Vista Sales Rate Fell Last Quarter
Microsoft is not directly mentioning Vista demand while they brag about how much money they made last quarter, because sales fell. "[Microsoft] shipped approximately 28 million copies of Vista in the latest quarter ended September, or 9.3 million copies per month. Though the Windows developer pointed to 27 percent growth in business licenses and noted that many home users were buying the more lucrative Vista Home Premium or Ultimate editions, the rate represents a decline from the 10 million per month reported early in summer."
What about sales of Windows XP?
I would be willing to bet that over the counter sales of Vista, that is, upgrades and personal new system builders, exceeded that for those of any Linux by a fairly wide margin.
Perhaps true, but as someone who writes software for Windows for a living, I managed for about 2 days with Vista before I was overcome by the overwhelming urge to replace it with XP. It is, by far, the suckiest POS OS I've ever uses and I will do everything I can to avoid ever having to use it. Most people I know have had a similar Vista experience.

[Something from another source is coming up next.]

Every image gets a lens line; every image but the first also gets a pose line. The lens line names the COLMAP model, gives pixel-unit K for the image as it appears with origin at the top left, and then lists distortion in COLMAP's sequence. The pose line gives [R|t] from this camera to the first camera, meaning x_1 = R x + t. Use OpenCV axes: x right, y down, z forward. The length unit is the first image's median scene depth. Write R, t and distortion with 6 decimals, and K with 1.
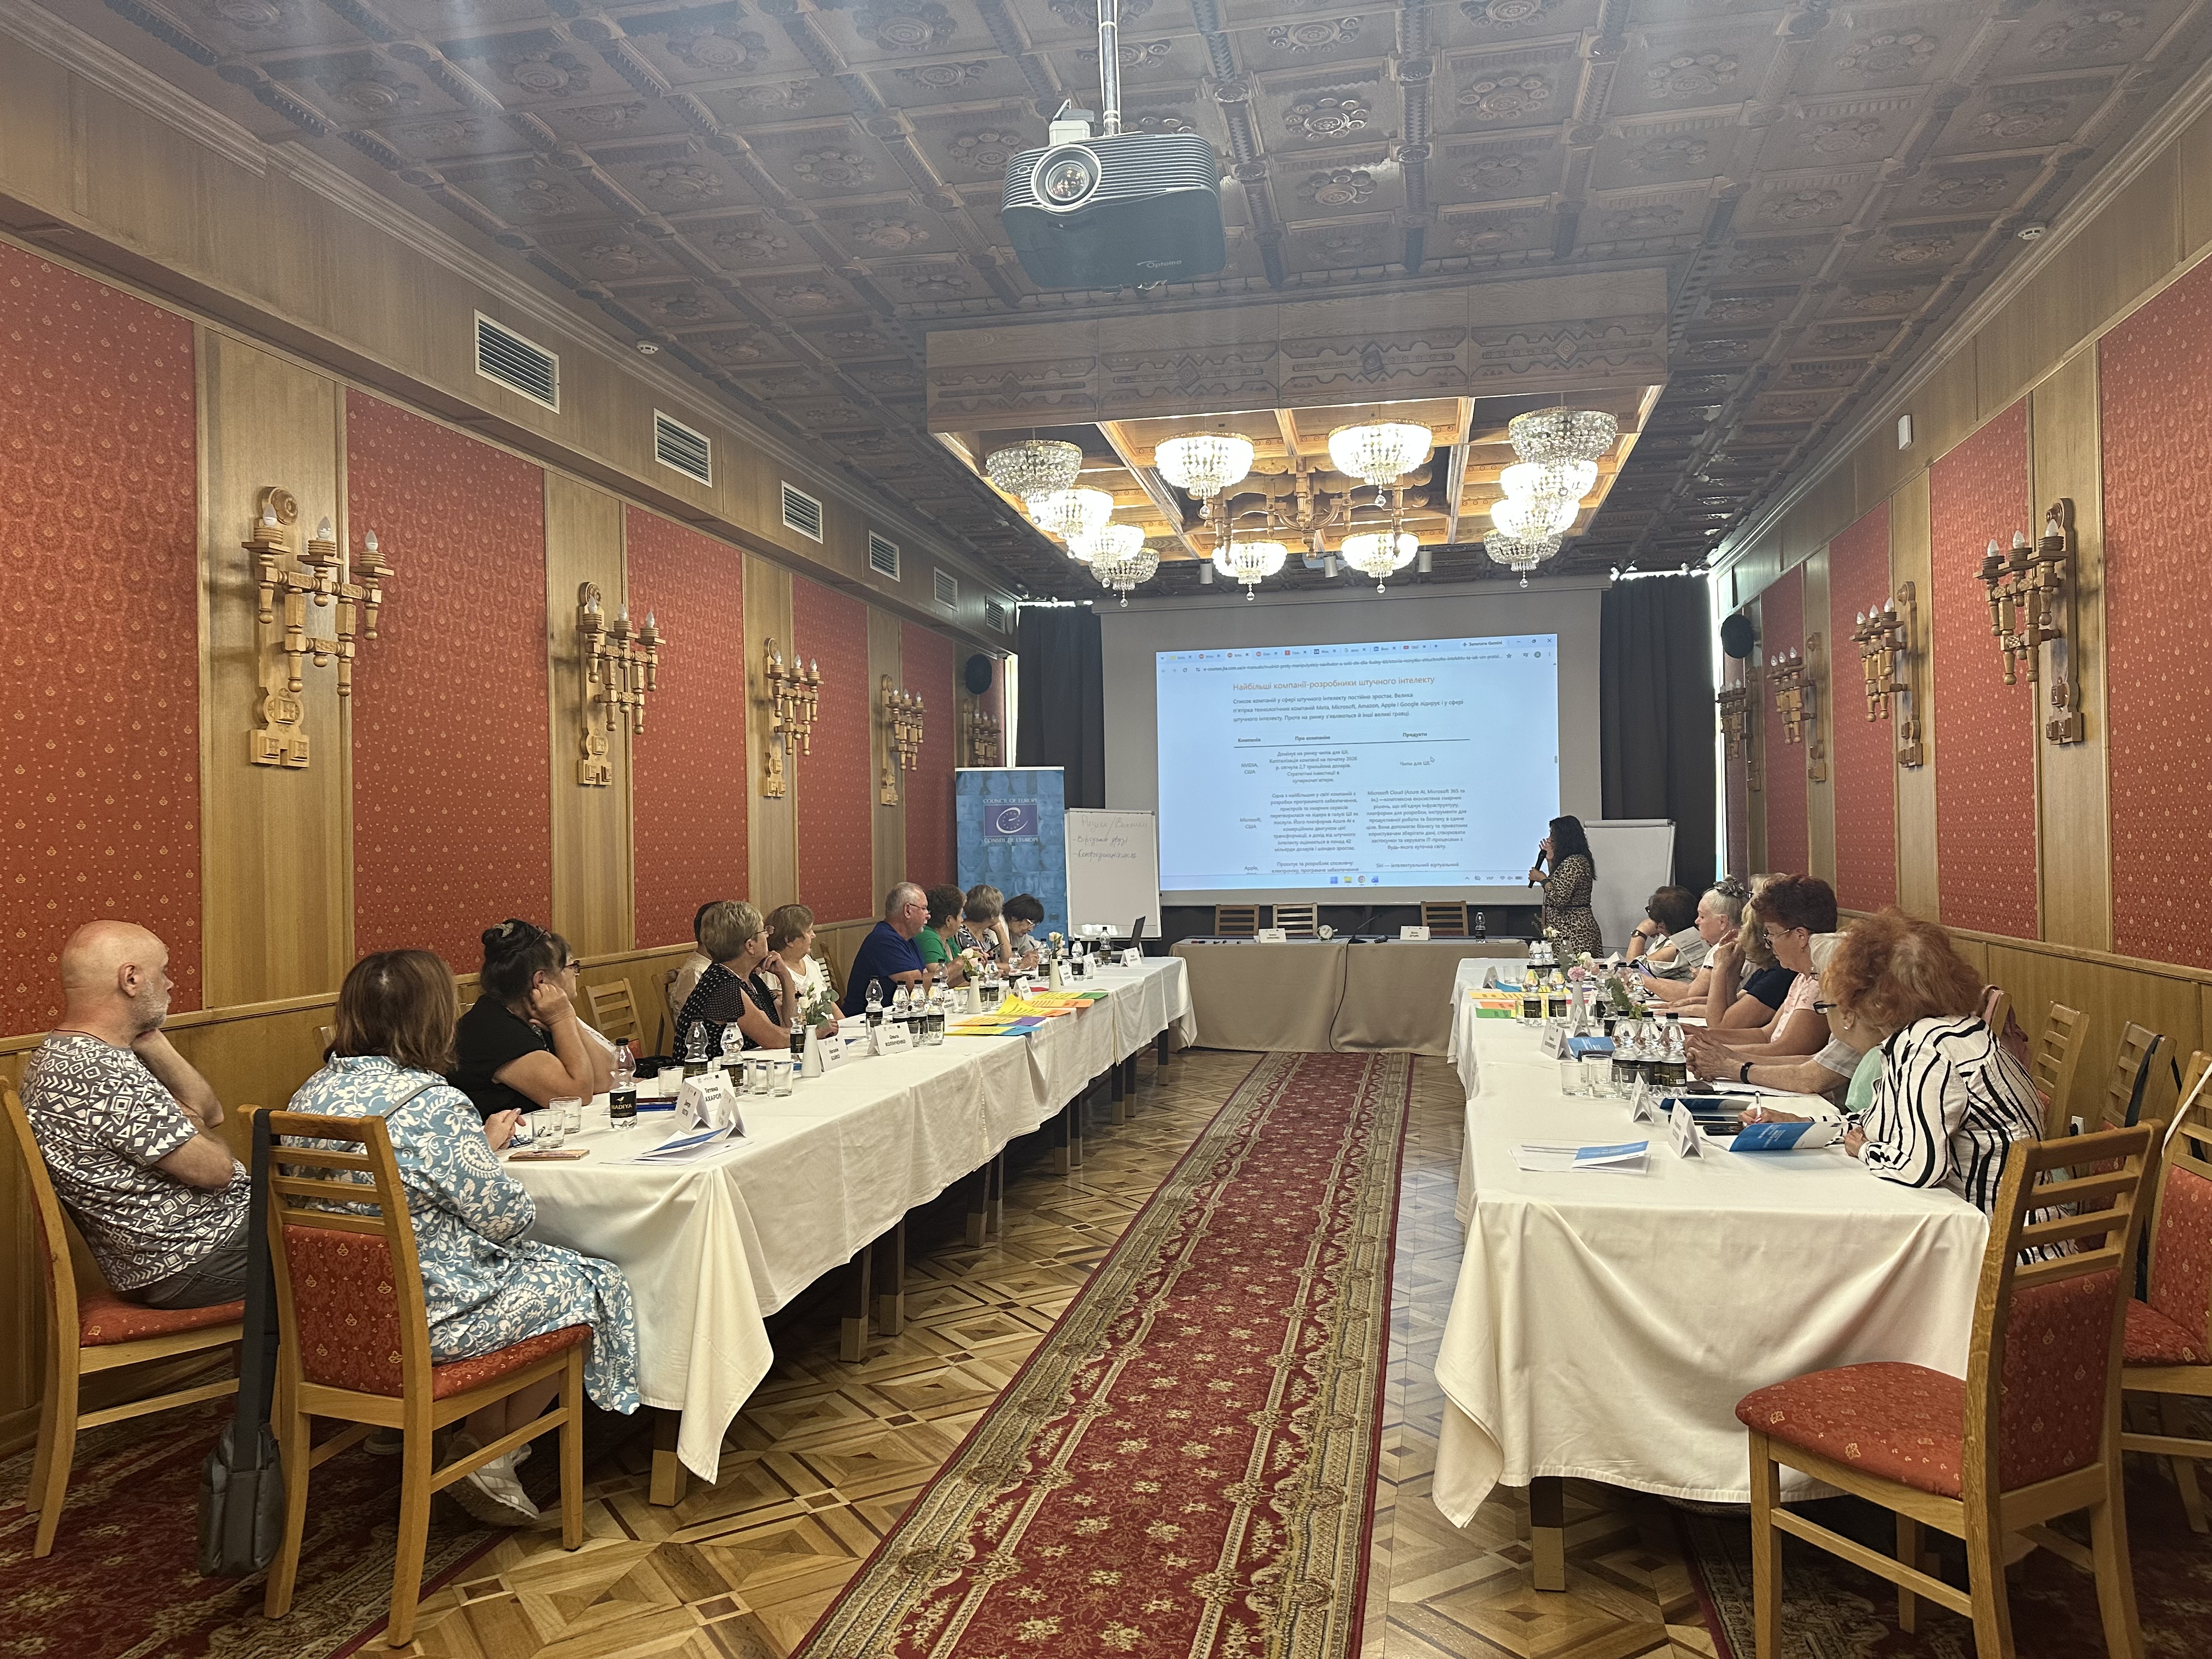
lens RADIAL K [[1559.3, 0, 1111.4], [0, 1559.3, 829.3], [0, 0, 1]] dist [0.010347, -0.014401]
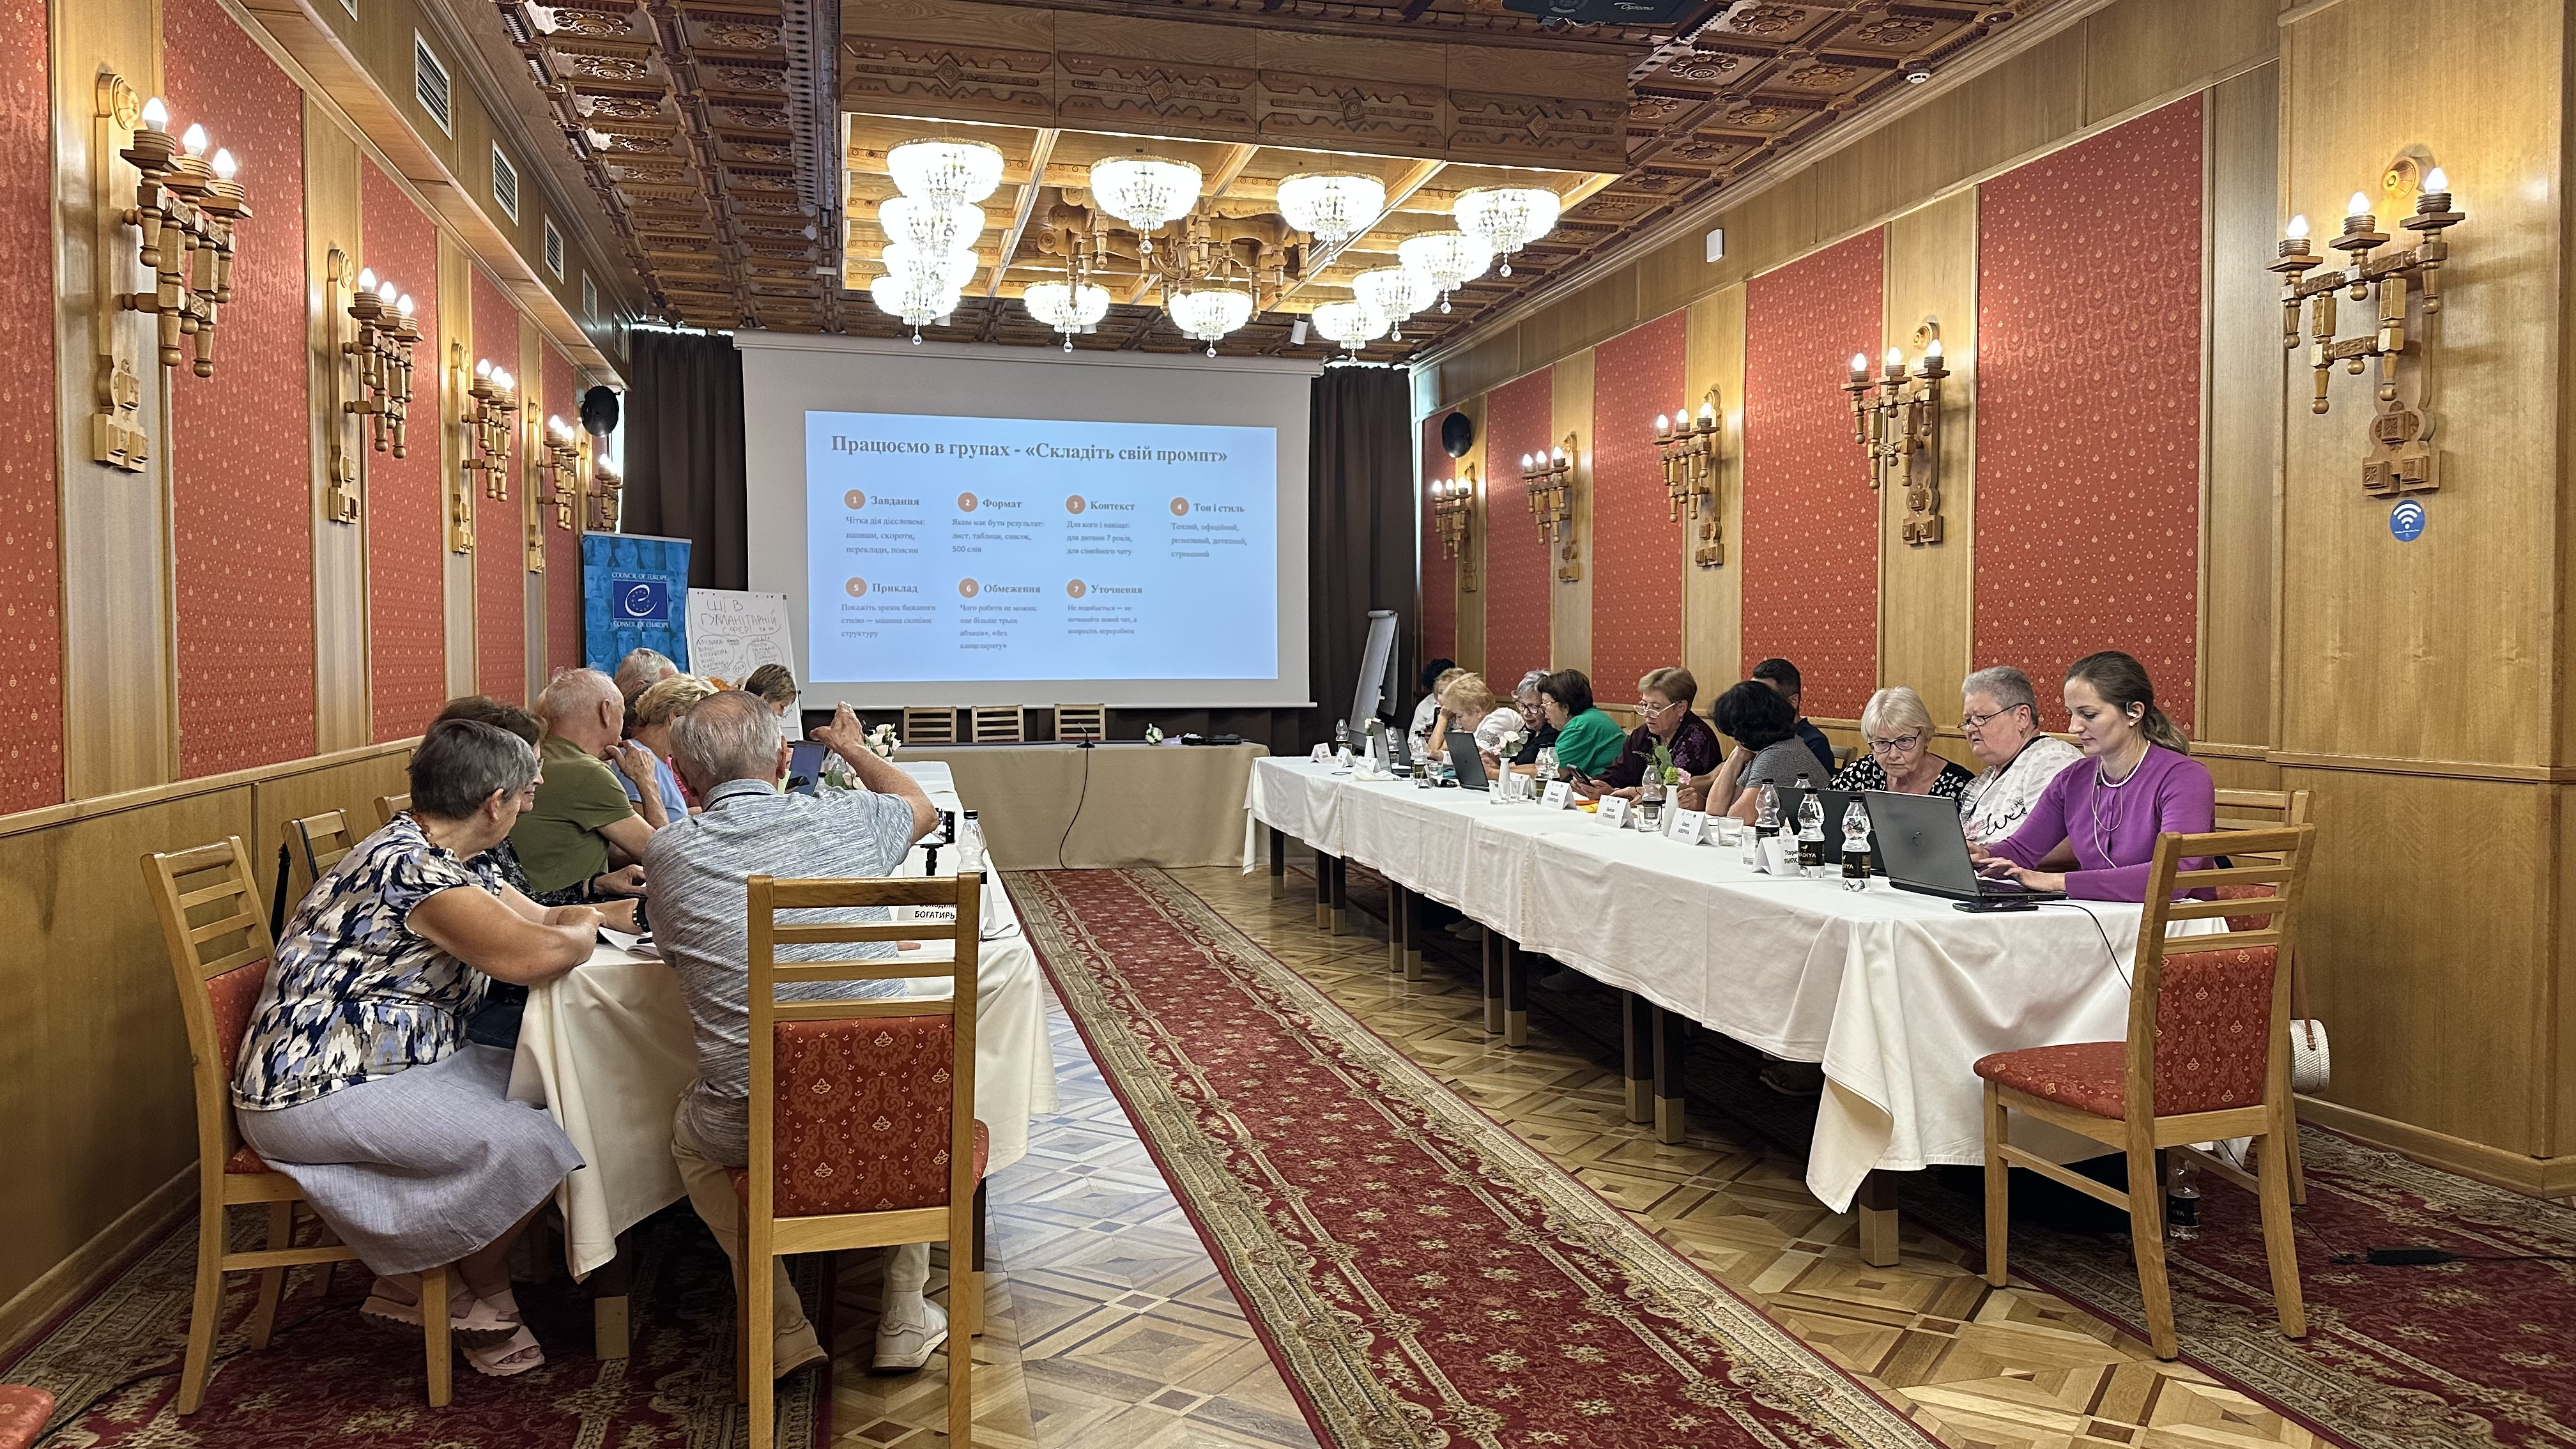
lens RADIAL K [[1806.4, 0, 1292.6], [0, 1806.4, 728.3], [0, 0, 1]] dist [0.035462, -0.020193]
pose [[0.903121, -0.002216, 0.429380, -0.334236], [-0.018476, 0.998860, 0.044017, 0.026475], [-0.428988, -0.047686, 0.902050, 0.008633]]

I don't know a single person who has said, "Wow, Vista has really made my computer so much better." On the other hand, a lot of people who upgrade from Windows 98 to XP did say that about XP.
Something really does feel different from previous Windows OS introductions.
My nontechnical friends and acquaintance do make light conversation about things they've heard of in the news, and will ask me, as a "computer genius," what I'm using at work. Previous Windows upgrades got mentioned in casual talk. Usually there are a least a few people who want to be the first kid on the block with it.
Not this time.
People talk about the iPhone, they talk about their newly-installed Verizon FiOS, their iPods, what brands of Wintel computers I trust, whether they can run Windows on the Intel Macs.
I don't detect any consumer excitement about Vista. Nobody has asked me if they should upgrade. And a couple of people have asked me whether I agree with friends of their who told them to avoid it.
Unscientific sample? You bet.
"How to Do Nothing," kids activities, back in print!
Disclaimer: I am not a fan of Microsoft in any way and prefer Linux as an OS. My below post is being unbiased and discussing Vista purely as a mainstream, consumer OS.
Ahem.
Except it's not crappy. It's a perfectly fine Windows OS. It's better than XP in every way I can think of.
The problem, I think, is that it doesn't really have anything to get people who are content with XP to upgrade. That combined with all the FUD about Vista makes for poor sales. I got it because I built a new machine, mainly for gaming. My old machine still had Win2000 on it as I wasn't a fan of XP. Now it has Slackware.
We run XP Pro Corporate edition at work, which allows distribution via disk imaging. When we needed 50 new XP licenses, our distributor told us XP Pro Corp. is no longer available, but we could buy Vista licenses, and "downgrade" to XP. We have absolutely no intention of running Vista.
I bet a large proportion of the increases in business licenses are companies like ours who need just need more XP licenses.